Exercise details
Every line of the following records that includes "eine" should be copied.

Data for analysis

· · · ·

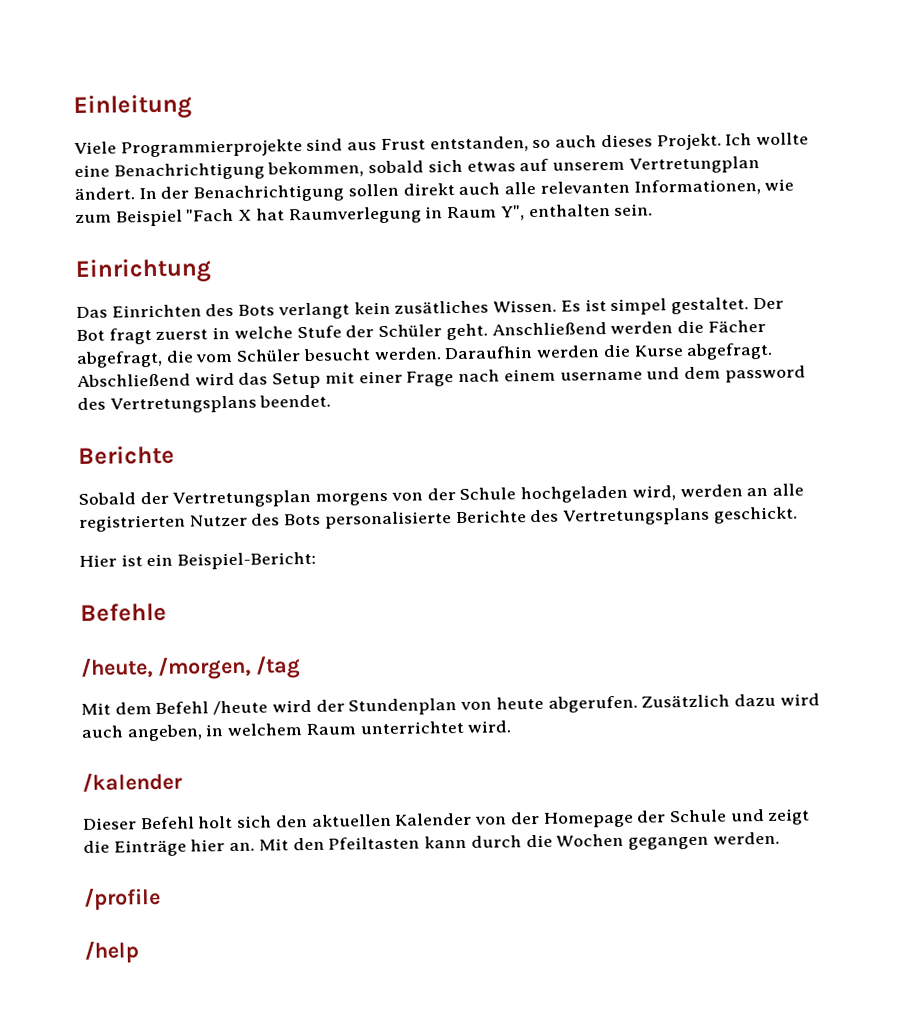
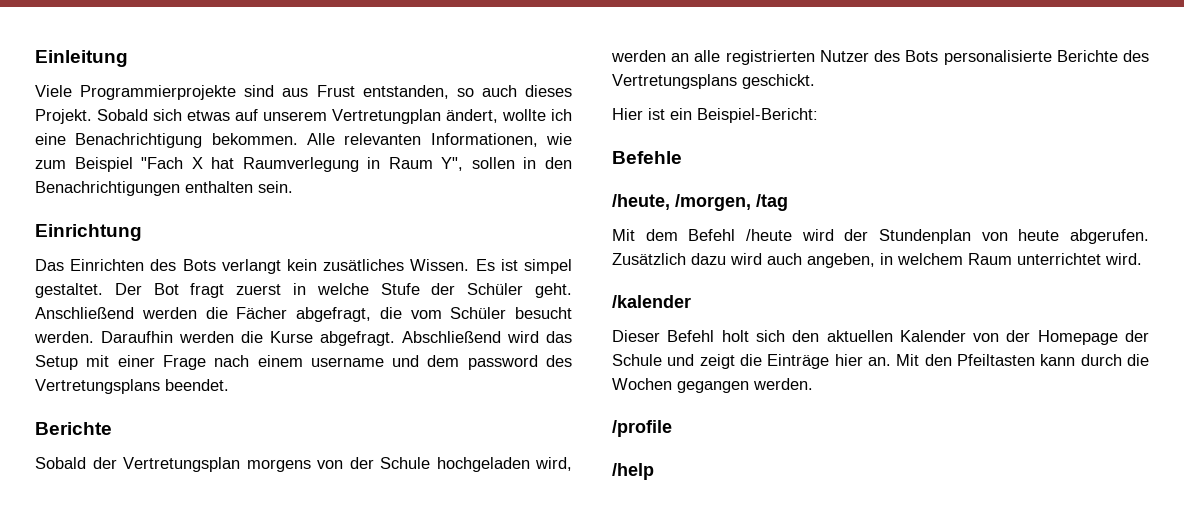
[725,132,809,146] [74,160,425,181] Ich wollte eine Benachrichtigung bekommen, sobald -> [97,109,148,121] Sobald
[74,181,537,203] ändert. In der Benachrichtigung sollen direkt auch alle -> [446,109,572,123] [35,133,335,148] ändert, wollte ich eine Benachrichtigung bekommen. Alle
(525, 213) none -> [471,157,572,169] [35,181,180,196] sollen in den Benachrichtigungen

· · · ·

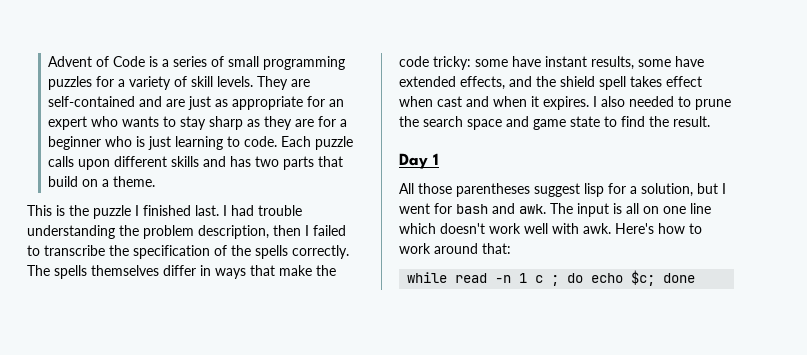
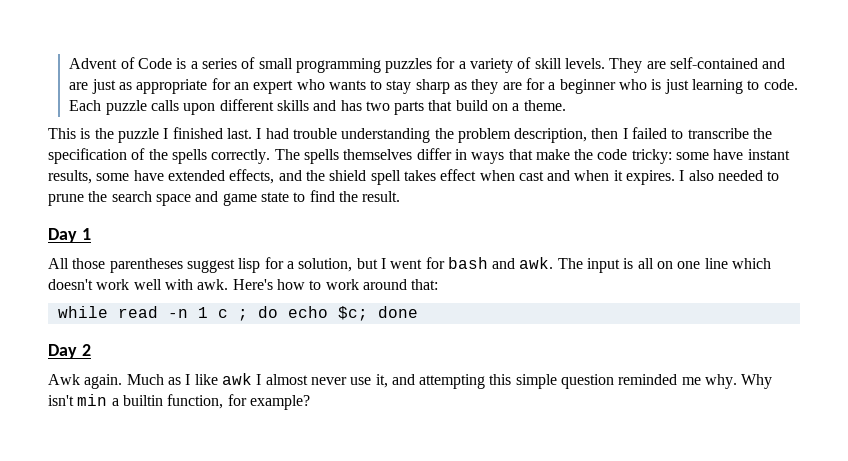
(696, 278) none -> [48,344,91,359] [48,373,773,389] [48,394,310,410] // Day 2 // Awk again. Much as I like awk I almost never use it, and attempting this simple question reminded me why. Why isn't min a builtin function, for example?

· · · ·

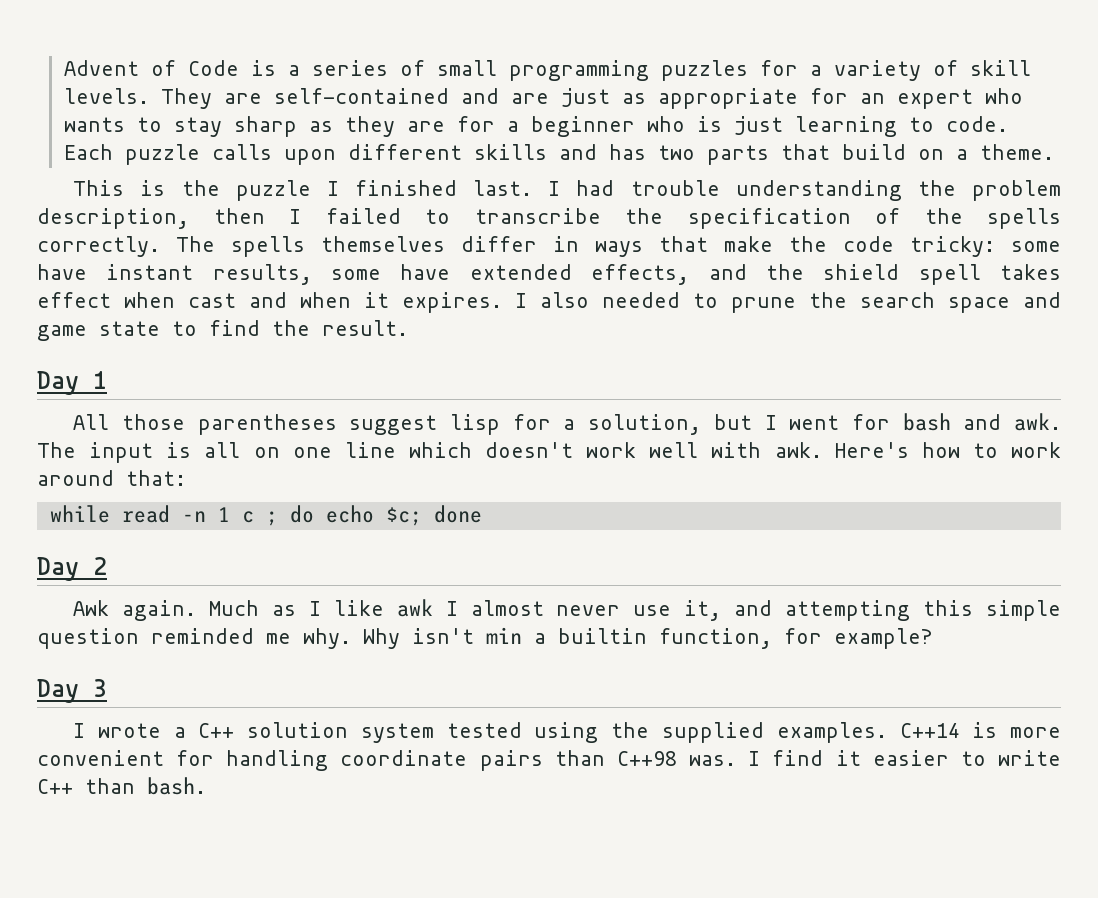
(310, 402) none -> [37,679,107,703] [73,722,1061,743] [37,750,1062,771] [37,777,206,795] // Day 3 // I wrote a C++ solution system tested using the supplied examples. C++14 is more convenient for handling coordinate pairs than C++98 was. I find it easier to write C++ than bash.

· · · ·

Written answer
[725,132,809,146] [74,160,425,181] Ich wollte eine Benachrichtigung bekommen, sobald -> [97,109,148,121] Sobald
[74,181,537,203] ändert. In der Benachrichtigung sollen direkt auch alle -> [446,109,572,123] [35,133,335,148] ändert, wollte ich eine Benachrichtigung bekommen. Alle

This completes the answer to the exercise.